## Task brief
Below is a listing. Set down exactly the lines from the one containing "Cyber Security Certificate" through the one containing "Forex Signal trade Journal", both ends included, and leave out the rest.

## Given data

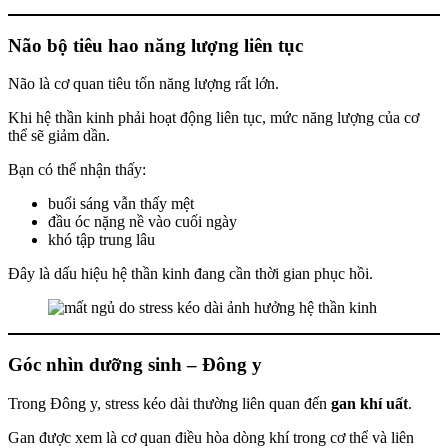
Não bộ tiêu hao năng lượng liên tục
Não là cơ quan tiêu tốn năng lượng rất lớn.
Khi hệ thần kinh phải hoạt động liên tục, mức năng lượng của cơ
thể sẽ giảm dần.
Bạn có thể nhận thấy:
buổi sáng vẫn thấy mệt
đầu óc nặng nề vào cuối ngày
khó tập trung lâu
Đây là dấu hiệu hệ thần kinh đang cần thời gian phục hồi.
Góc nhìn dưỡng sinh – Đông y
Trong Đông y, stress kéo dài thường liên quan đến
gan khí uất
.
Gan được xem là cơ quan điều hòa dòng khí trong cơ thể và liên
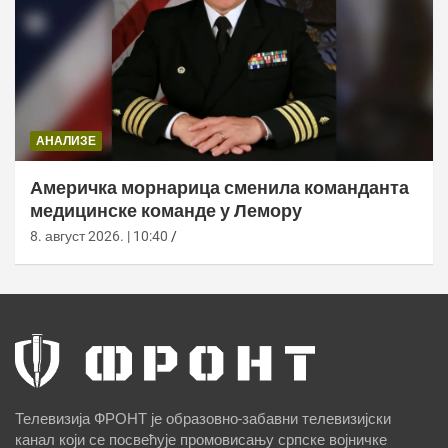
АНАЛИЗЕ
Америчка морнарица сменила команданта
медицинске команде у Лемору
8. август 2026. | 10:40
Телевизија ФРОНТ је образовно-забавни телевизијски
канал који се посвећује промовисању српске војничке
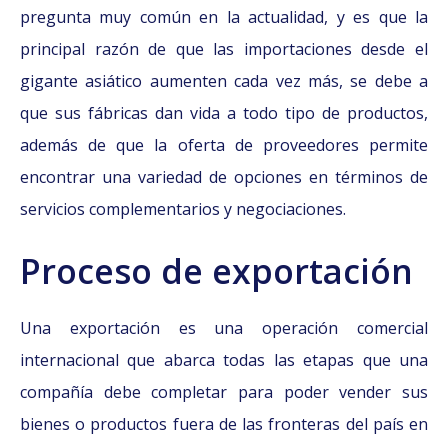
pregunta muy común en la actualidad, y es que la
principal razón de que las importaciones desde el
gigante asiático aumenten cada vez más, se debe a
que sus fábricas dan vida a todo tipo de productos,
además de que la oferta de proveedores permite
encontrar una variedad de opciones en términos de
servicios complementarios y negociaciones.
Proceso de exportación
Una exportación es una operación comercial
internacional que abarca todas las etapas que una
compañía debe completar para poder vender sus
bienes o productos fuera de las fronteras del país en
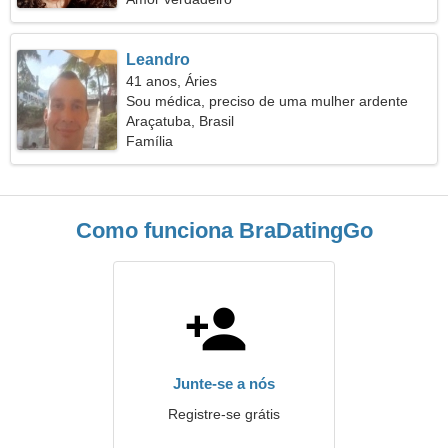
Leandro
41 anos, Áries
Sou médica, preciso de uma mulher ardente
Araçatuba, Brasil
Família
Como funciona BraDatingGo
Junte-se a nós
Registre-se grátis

--

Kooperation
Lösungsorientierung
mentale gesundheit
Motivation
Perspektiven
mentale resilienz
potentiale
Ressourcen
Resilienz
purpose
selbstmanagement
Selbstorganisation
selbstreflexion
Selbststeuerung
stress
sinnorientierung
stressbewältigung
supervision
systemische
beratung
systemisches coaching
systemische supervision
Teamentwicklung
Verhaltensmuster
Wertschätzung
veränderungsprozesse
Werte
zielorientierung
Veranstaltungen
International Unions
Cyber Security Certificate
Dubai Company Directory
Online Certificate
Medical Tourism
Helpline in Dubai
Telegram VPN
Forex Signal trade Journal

## Result of this task
Cyber Security Certificate
Dubai Company Directory
Online Certificate
Medical Tourism
Helpline in Dubai
Telegram VPN
Forex Signal trade Journal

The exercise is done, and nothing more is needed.